Galliges Erbrechen ist ein Alarmzeichen mit der Konsequenz einer weiterführenden Diagnostik
sowie der Einlage einer nasogastrischen Sonde.
Typisch für die Duodenalatresie ist die Double Bubble im Ultraschall und auf der Röntgenaufnahme;
die Operation erfolgt mit aufgeschobener Dringlichkeit.
Atresien des unteren Dünndarms und des Kolons manifestieren sich häufig verzögert
durch Auftreibung des Darmes und galliges bzw. fäkulentes Erbrechen.
Multiple Dünndarmspiegel bei fehlender Belüftung des unteren Mittel- und Enddarmes
belegen postnatal eine tiefere Dünndarmatresie.

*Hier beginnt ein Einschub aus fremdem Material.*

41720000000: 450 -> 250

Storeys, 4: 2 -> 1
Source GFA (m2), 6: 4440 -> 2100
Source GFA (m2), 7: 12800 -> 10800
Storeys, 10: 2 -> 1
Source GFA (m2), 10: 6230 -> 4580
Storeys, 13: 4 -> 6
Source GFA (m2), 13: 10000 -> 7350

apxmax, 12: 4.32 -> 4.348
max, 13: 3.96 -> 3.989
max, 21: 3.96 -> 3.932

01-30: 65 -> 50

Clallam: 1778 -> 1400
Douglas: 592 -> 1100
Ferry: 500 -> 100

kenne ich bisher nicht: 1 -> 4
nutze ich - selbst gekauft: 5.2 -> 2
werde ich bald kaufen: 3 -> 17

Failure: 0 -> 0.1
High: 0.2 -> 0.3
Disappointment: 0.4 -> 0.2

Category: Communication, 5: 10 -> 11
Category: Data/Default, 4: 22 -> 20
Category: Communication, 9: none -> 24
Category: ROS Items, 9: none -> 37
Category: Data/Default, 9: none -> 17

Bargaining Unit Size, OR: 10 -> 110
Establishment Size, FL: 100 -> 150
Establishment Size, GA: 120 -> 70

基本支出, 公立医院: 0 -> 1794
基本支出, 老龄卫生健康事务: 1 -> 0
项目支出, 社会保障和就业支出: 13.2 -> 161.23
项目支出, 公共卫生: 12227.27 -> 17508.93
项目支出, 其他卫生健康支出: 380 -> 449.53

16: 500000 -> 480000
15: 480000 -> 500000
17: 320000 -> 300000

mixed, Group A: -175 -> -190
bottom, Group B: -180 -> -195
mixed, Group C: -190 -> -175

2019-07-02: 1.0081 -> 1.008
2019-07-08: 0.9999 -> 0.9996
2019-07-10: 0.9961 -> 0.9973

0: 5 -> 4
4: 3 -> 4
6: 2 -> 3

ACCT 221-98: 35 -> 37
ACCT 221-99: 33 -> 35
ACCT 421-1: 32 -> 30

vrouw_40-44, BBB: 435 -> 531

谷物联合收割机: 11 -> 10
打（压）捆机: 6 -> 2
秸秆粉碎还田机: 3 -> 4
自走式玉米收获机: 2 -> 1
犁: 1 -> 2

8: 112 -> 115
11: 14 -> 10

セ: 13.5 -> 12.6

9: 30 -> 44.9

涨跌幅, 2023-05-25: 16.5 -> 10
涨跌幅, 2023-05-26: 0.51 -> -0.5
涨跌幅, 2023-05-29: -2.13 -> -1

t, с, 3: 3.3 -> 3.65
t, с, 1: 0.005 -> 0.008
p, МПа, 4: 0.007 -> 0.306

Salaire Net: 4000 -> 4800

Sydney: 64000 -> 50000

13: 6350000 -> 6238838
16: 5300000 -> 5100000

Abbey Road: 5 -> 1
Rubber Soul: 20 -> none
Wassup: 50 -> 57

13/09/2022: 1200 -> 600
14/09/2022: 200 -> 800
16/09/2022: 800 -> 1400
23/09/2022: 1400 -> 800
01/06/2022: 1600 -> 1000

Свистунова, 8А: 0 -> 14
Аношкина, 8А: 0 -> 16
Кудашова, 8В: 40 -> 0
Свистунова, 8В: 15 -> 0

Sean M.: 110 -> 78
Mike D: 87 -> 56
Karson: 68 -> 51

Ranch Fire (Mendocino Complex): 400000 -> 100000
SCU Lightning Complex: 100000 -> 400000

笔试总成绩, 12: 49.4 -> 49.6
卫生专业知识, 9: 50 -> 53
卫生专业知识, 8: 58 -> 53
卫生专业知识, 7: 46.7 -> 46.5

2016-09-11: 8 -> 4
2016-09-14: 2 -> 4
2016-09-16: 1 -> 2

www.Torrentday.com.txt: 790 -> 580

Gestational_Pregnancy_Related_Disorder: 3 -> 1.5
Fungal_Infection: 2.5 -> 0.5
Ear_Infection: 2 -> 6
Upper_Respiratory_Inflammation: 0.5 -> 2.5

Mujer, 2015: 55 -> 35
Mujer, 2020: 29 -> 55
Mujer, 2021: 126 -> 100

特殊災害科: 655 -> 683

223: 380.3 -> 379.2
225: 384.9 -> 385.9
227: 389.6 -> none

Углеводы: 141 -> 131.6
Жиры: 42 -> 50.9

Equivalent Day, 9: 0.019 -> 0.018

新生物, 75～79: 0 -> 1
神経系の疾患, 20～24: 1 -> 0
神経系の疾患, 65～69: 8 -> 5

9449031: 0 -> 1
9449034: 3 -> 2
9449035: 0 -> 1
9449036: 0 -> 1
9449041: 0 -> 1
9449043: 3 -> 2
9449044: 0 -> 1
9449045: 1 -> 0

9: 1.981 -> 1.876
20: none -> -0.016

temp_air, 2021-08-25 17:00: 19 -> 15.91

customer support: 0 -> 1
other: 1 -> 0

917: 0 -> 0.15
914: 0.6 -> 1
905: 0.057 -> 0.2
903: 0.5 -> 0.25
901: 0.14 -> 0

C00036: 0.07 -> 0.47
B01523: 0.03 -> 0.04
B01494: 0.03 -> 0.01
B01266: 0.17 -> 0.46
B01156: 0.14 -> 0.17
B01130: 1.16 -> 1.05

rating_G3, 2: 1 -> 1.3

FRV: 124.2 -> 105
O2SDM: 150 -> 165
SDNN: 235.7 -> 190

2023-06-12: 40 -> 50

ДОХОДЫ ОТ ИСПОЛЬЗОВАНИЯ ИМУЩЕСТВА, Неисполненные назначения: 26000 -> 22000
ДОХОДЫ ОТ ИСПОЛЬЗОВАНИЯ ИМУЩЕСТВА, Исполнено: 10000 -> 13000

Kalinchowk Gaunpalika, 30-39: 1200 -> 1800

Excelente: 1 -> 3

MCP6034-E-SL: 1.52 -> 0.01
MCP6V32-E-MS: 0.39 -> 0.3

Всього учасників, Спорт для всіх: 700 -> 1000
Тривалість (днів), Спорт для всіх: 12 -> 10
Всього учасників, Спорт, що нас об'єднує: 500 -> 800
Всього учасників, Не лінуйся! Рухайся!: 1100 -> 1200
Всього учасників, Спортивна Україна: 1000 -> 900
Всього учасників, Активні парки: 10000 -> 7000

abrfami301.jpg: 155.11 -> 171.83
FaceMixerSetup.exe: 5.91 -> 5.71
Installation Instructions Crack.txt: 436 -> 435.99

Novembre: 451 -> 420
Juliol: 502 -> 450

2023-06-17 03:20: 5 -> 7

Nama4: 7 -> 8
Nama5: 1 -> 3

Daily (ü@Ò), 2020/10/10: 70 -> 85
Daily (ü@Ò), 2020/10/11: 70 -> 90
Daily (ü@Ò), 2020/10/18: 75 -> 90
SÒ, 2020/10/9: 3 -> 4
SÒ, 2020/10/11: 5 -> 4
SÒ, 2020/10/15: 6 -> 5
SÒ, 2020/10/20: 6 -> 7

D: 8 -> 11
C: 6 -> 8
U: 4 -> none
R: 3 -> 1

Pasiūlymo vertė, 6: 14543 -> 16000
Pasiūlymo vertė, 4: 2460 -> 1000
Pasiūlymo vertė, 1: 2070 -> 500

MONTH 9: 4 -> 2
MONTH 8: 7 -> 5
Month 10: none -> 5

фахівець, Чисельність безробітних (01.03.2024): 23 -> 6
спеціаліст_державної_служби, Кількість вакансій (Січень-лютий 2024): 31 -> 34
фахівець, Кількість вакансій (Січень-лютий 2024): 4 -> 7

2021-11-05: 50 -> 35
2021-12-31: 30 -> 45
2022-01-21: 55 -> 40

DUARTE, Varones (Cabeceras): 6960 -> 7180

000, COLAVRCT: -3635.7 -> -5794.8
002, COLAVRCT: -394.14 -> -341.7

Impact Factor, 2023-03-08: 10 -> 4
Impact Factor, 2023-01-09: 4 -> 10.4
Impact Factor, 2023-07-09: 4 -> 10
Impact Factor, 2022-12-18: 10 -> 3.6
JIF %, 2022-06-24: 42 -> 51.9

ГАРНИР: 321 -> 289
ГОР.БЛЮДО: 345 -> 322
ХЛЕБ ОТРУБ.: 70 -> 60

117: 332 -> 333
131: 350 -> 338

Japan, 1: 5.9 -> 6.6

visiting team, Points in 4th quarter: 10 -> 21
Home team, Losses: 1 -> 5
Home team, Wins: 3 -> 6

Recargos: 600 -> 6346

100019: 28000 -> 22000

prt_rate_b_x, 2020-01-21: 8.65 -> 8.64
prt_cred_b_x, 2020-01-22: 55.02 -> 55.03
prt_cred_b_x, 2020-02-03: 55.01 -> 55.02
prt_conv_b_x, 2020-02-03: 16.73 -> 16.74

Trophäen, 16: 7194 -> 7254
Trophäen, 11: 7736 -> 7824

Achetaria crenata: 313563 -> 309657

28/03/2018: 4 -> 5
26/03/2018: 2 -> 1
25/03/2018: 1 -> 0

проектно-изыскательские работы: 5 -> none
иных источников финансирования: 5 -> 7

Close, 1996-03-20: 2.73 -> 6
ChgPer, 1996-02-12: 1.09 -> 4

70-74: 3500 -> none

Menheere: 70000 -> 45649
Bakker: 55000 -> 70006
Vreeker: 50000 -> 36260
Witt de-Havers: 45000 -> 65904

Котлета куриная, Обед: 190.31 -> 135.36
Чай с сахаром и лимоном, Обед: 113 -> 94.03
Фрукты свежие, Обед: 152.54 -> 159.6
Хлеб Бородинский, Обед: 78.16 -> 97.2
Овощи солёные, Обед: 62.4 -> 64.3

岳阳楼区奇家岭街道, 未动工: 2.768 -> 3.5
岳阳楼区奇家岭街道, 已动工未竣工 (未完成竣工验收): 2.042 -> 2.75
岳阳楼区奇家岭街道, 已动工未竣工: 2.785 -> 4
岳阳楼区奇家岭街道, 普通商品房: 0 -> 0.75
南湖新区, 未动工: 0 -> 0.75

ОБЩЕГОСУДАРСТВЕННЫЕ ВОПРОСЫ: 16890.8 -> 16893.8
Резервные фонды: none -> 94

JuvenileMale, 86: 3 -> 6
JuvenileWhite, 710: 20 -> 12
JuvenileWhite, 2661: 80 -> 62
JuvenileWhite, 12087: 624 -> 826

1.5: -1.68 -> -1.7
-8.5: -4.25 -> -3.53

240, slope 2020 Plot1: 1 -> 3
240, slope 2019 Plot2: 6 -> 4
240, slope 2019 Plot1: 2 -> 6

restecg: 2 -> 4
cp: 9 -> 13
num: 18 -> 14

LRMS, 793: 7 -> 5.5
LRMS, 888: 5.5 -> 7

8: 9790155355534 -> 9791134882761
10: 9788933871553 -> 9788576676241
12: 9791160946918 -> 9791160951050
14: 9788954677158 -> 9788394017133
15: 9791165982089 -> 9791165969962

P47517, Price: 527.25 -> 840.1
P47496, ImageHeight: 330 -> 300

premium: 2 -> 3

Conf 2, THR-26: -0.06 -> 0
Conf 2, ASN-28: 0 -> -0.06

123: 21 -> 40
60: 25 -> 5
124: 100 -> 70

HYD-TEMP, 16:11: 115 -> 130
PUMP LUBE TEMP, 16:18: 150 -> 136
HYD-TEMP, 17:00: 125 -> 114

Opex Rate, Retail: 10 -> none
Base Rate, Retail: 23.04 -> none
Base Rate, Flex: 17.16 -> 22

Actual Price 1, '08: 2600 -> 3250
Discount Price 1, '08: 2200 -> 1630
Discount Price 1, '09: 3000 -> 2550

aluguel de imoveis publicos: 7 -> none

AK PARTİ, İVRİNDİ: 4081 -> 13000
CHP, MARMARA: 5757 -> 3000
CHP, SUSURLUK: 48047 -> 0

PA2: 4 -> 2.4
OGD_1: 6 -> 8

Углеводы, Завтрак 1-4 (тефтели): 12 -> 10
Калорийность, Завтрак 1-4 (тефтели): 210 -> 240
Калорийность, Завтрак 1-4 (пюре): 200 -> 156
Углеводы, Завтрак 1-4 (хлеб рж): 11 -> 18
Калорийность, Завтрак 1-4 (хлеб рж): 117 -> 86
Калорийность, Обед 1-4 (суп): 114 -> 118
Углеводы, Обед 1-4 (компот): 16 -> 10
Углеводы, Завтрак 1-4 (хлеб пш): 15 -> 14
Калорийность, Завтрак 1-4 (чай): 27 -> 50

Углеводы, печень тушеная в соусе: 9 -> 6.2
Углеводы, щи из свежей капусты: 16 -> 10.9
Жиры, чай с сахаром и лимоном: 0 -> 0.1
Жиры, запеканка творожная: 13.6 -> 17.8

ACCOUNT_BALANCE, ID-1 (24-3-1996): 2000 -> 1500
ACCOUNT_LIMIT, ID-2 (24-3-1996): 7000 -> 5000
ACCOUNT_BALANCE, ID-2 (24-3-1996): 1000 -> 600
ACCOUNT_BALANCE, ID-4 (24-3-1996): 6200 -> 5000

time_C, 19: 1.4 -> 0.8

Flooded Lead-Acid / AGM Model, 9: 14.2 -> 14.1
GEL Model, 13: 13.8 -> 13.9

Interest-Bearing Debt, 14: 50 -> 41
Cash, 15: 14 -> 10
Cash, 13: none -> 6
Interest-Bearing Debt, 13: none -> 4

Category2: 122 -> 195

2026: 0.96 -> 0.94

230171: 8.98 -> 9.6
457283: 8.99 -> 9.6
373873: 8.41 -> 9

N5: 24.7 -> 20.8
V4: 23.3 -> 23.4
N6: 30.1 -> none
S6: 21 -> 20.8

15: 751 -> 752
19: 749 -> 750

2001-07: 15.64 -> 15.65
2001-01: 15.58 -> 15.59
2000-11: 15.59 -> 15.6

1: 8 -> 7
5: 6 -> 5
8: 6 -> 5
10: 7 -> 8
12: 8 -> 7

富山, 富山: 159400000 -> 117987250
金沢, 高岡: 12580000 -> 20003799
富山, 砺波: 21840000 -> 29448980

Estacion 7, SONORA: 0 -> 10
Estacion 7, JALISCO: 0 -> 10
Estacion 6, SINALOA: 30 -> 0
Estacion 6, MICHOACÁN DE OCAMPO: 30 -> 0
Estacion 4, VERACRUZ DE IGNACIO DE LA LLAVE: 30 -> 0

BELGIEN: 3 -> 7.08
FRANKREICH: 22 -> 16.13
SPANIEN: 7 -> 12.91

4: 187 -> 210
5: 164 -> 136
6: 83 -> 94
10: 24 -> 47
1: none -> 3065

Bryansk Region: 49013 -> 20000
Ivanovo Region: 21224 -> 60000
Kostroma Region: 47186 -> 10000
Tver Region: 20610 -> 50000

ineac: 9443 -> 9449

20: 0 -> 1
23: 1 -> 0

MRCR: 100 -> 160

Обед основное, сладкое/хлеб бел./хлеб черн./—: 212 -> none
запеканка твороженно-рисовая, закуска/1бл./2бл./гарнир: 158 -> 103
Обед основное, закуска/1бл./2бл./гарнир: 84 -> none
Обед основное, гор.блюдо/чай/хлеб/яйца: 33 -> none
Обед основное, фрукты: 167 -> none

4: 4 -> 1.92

Bei Dünndarmatresien besteht ein Trend zur primären Anastomose, wenn immer möglich.
Duplikaturen sind initial oft symptomarm, erweisen sich jedoch später als komplikationsträchtig,
so dass eine elektive Operationsindikation besteht.
Darmrotaions- und Fixationsstörungen prädestinieren zum Mitteldarmvolvulus.
Ein V. a. Volvulus erfordert die Abklärung innerhalb einer Stundenfrist. Bei langstreckiger
hämorrhagischer Infarzierung ist nach Detorsion eine Second-Look-Laparotomie zu erwägen.